(Saved entries)
========================
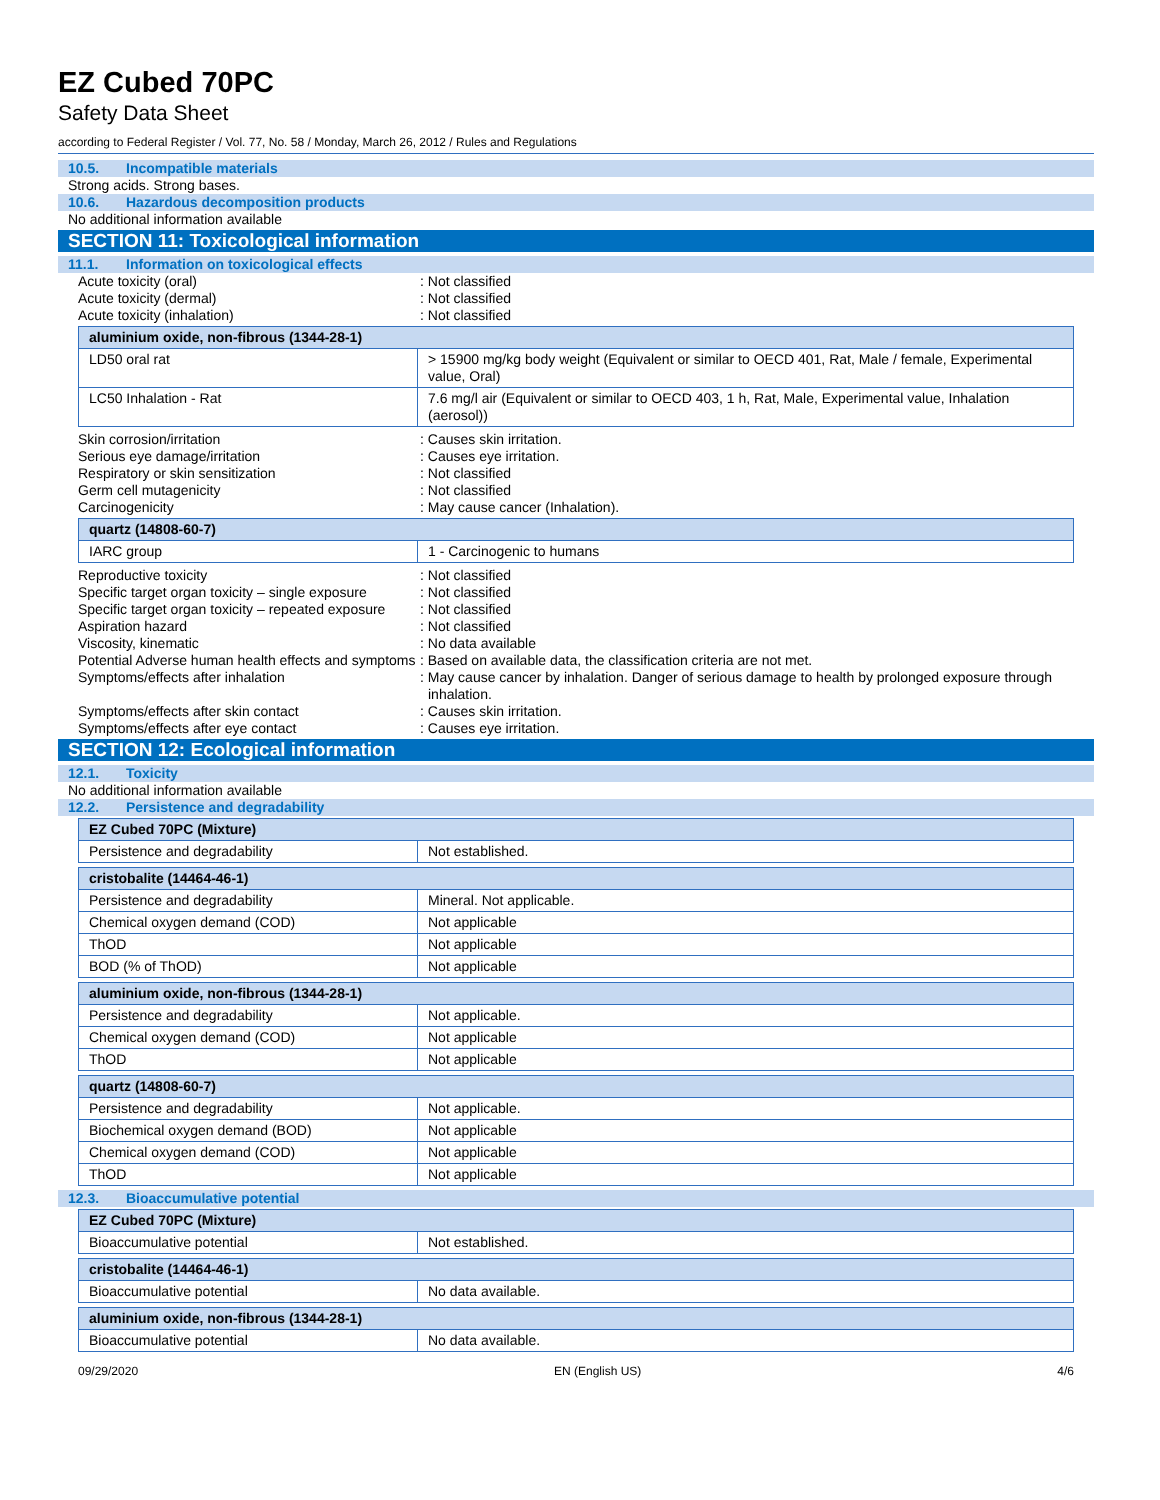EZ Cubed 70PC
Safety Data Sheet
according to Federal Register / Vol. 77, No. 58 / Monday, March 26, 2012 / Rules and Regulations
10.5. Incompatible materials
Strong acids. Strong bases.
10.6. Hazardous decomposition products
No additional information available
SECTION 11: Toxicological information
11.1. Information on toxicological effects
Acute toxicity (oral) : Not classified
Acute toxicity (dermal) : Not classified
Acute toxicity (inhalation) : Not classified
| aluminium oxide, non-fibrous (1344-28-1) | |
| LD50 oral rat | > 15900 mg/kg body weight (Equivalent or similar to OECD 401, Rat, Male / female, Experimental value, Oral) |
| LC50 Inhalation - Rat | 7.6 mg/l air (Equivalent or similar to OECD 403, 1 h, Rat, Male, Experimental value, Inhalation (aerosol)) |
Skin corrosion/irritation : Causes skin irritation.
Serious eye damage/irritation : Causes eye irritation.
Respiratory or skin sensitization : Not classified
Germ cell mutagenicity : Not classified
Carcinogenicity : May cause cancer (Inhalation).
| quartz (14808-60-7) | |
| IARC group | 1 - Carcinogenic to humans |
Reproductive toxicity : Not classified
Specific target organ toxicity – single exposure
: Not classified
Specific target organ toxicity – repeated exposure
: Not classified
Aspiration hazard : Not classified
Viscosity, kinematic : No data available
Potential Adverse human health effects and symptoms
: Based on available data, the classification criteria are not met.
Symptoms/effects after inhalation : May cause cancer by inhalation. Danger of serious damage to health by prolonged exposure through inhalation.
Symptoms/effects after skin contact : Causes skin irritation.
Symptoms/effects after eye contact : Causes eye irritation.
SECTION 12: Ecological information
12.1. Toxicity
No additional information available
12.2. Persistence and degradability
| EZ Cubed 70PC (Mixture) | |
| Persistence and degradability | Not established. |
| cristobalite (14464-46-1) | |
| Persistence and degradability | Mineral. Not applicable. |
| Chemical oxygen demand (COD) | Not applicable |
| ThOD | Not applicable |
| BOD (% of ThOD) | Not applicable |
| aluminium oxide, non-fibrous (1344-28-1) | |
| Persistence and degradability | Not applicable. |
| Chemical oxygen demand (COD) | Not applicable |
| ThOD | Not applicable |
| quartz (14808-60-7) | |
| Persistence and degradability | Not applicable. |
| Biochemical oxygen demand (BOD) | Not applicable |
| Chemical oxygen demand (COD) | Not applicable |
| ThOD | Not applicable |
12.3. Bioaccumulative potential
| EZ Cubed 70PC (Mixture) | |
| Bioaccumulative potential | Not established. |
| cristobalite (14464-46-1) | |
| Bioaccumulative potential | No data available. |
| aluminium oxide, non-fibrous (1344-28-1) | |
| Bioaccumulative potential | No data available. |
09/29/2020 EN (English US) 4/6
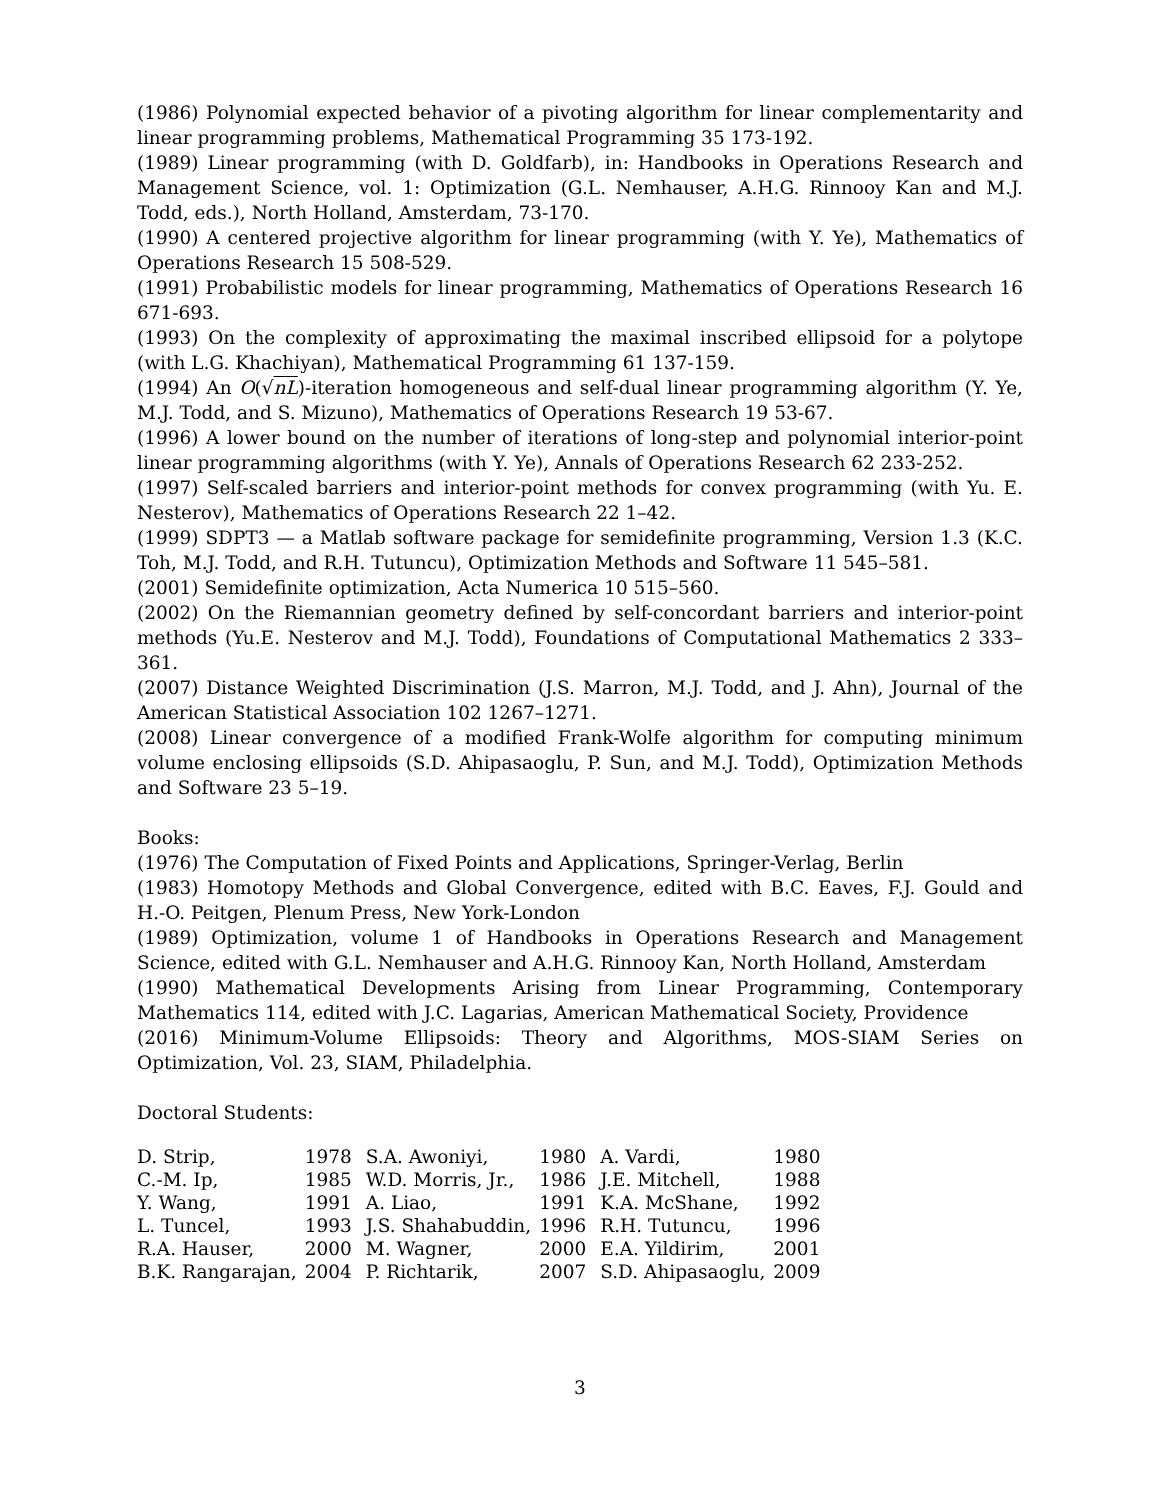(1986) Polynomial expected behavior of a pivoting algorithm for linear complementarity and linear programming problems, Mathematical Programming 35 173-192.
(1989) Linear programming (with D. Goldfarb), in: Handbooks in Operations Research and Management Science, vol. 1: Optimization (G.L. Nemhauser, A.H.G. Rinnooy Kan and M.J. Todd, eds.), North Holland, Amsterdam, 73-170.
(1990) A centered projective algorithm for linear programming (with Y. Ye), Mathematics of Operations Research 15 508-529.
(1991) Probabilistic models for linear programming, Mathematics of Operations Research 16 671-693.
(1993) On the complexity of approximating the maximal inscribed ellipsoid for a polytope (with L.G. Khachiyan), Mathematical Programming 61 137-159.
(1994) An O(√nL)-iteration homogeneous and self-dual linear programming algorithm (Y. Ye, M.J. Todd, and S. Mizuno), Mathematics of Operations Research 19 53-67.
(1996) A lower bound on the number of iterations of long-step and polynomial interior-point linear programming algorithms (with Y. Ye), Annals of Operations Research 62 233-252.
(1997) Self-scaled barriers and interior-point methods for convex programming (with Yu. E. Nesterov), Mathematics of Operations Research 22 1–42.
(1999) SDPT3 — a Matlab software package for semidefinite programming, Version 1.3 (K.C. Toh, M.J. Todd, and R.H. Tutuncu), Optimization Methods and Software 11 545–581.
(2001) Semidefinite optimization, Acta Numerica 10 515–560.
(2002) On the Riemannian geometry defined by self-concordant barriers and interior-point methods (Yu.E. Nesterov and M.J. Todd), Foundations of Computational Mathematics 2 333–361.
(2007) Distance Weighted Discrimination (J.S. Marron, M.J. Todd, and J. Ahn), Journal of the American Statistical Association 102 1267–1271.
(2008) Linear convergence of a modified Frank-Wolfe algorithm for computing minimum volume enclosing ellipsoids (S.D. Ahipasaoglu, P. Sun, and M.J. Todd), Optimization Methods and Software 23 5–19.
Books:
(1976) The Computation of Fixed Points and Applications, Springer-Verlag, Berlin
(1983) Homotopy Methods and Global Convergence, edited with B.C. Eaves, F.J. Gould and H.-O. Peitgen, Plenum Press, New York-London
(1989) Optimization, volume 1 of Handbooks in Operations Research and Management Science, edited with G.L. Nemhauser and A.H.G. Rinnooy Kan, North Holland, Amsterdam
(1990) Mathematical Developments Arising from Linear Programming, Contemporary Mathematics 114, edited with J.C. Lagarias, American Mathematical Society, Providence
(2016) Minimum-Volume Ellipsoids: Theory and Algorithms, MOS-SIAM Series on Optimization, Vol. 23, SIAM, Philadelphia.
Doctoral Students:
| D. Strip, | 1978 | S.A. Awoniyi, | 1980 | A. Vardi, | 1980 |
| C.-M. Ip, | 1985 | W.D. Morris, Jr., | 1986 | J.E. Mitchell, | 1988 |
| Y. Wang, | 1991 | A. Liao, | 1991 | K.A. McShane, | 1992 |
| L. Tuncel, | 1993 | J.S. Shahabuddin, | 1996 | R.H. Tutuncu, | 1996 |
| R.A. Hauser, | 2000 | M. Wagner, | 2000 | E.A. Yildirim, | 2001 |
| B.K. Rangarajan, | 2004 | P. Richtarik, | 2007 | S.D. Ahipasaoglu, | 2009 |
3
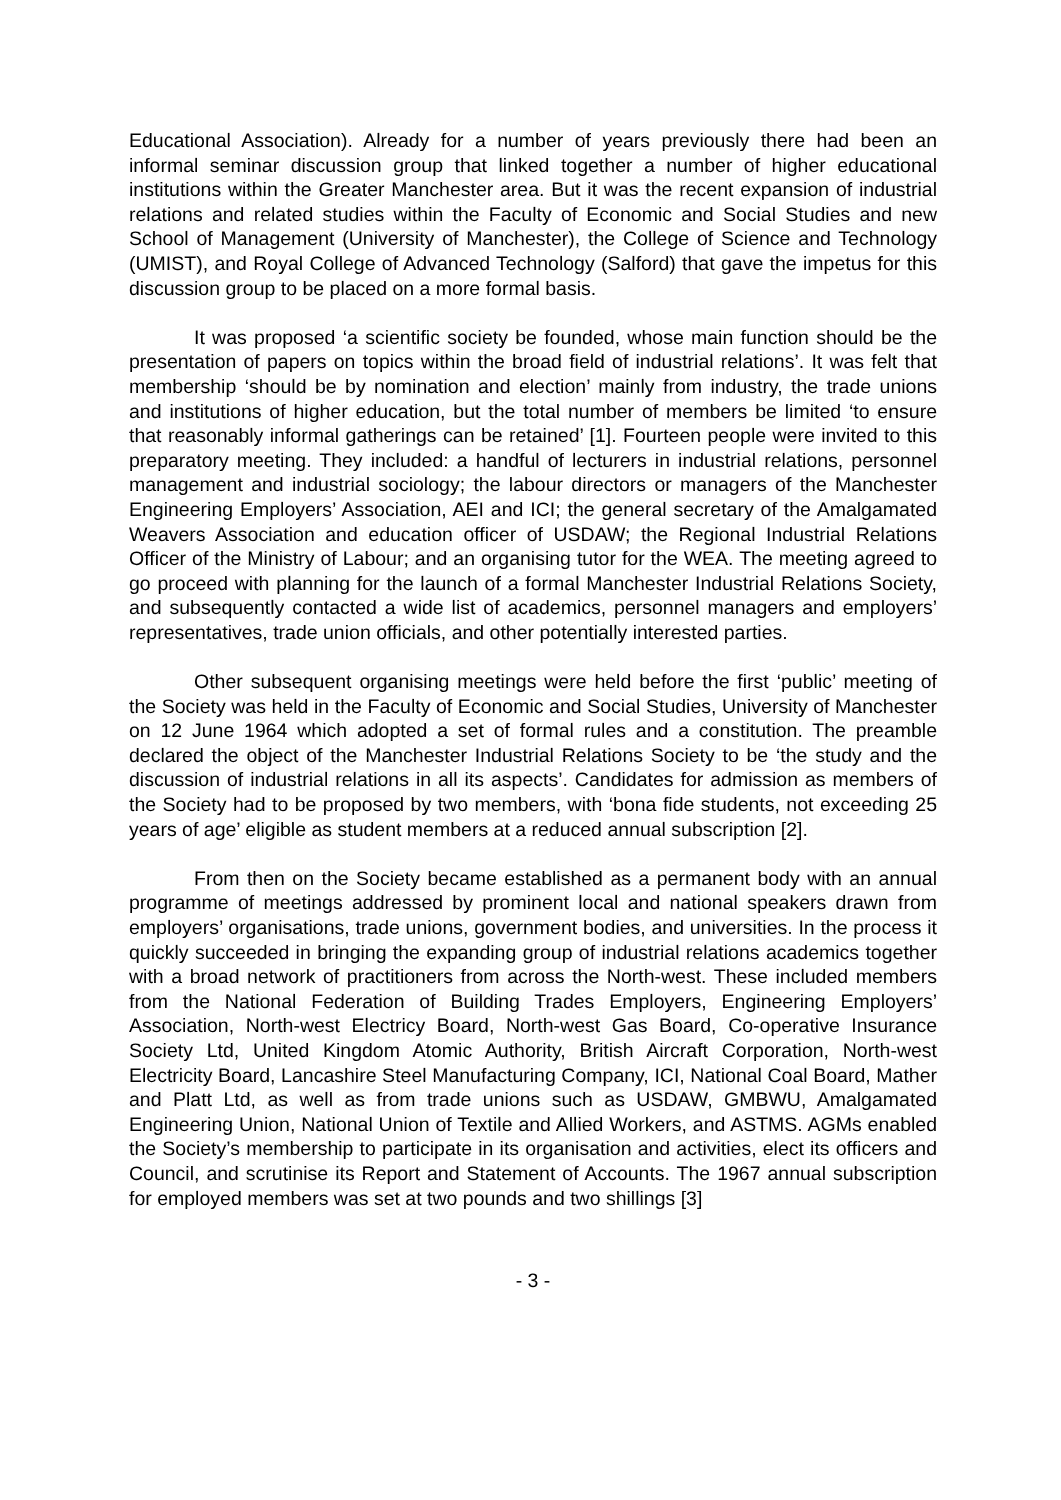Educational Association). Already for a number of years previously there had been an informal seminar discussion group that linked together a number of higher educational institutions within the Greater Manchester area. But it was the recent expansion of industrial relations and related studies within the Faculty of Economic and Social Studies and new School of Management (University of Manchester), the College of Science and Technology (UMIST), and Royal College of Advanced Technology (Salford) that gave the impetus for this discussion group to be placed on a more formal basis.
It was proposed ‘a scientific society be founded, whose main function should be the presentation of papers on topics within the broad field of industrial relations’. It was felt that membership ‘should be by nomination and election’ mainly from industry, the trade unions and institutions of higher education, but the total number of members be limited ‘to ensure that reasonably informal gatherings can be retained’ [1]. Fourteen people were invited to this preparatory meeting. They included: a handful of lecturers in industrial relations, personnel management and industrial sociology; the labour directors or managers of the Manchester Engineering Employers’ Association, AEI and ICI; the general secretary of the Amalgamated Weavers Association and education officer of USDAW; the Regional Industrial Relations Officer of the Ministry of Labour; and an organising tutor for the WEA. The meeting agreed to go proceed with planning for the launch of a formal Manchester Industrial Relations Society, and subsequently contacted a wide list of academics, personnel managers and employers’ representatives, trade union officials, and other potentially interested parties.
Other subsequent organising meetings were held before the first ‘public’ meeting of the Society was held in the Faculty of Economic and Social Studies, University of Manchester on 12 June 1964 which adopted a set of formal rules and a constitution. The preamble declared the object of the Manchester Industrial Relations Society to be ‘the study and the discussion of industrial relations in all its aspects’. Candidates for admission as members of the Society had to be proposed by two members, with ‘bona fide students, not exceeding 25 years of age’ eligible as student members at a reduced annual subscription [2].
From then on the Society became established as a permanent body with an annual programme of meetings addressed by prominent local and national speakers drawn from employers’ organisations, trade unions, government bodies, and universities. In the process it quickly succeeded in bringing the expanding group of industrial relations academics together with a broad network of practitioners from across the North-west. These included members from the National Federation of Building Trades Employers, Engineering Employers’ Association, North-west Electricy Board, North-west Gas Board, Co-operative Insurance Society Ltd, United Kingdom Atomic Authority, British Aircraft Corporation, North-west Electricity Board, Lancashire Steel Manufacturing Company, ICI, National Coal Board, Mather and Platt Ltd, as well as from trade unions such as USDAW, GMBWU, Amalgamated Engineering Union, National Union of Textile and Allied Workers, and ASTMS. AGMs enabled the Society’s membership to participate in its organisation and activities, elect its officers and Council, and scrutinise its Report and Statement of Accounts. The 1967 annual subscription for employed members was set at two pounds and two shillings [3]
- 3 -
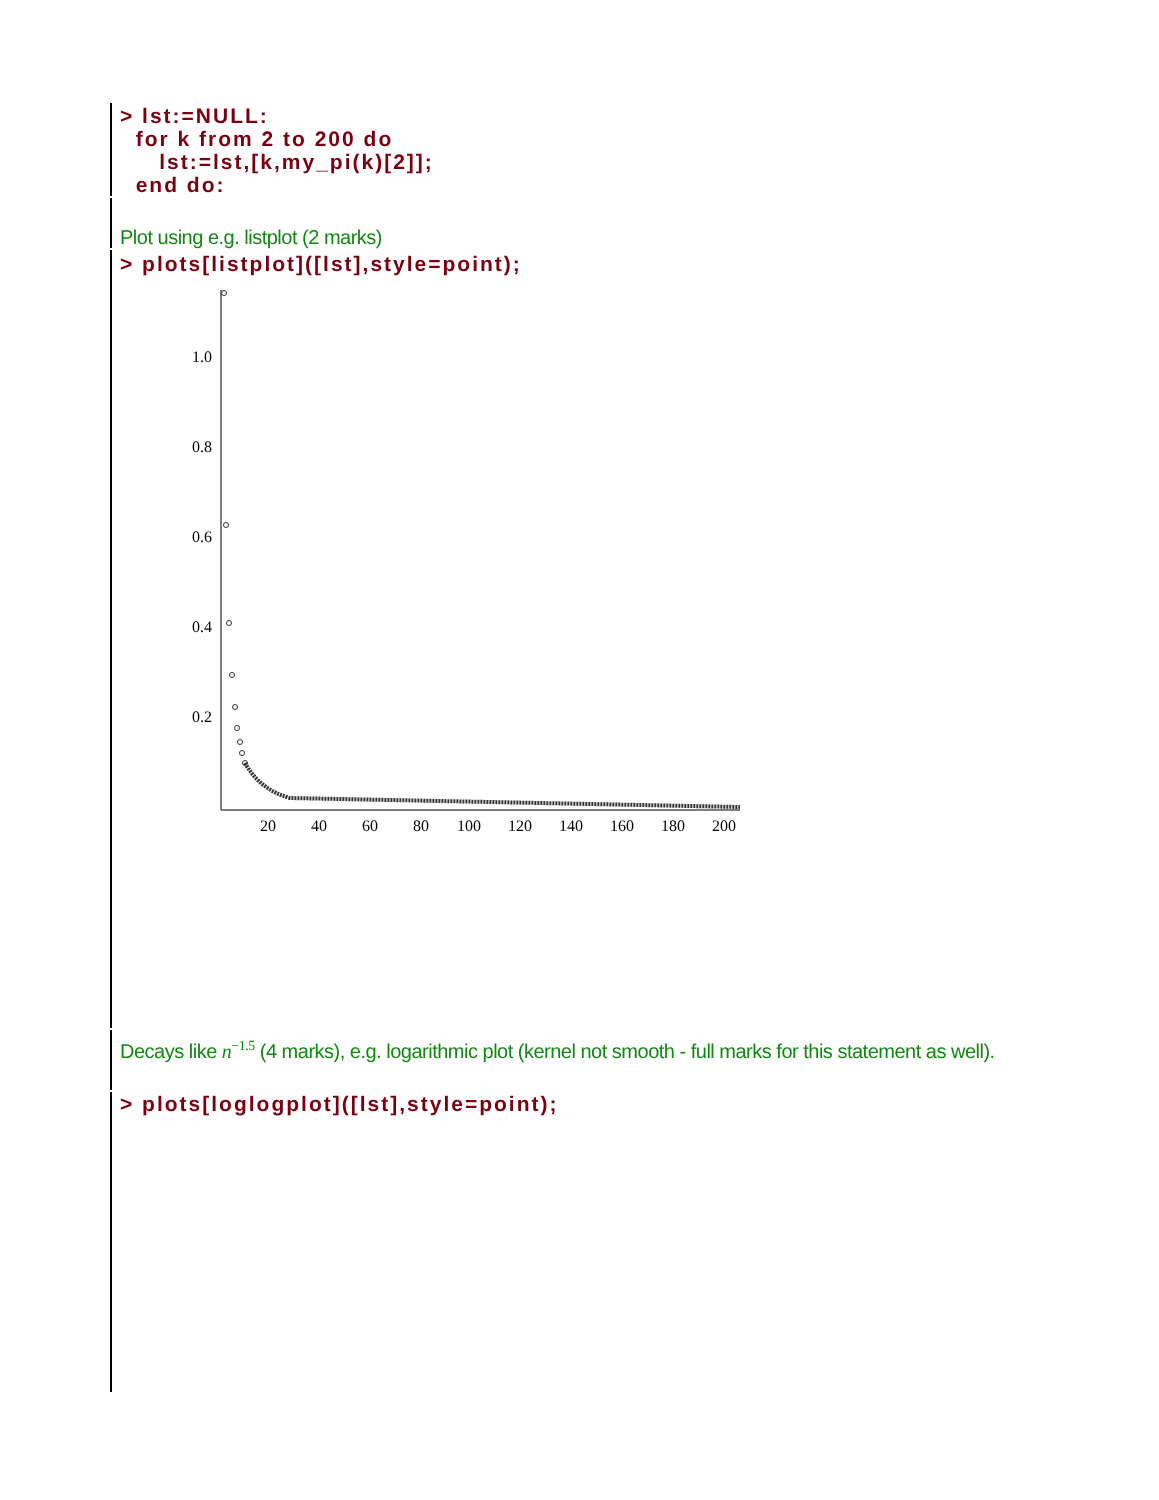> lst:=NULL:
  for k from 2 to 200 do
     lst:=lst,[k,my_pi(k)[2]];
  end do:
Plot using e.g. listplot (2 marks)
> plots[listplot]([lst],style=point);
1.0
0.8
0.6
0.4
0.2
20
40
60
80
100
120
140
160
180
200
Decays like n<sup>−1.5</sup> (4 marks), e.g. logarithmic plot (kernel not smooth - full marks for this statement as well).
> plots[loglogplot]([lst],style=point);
========================
Task directions:
Would you state how many lines of the data above hold the string "SECTION"? Reply with the number alone.

Answer to the problem:
2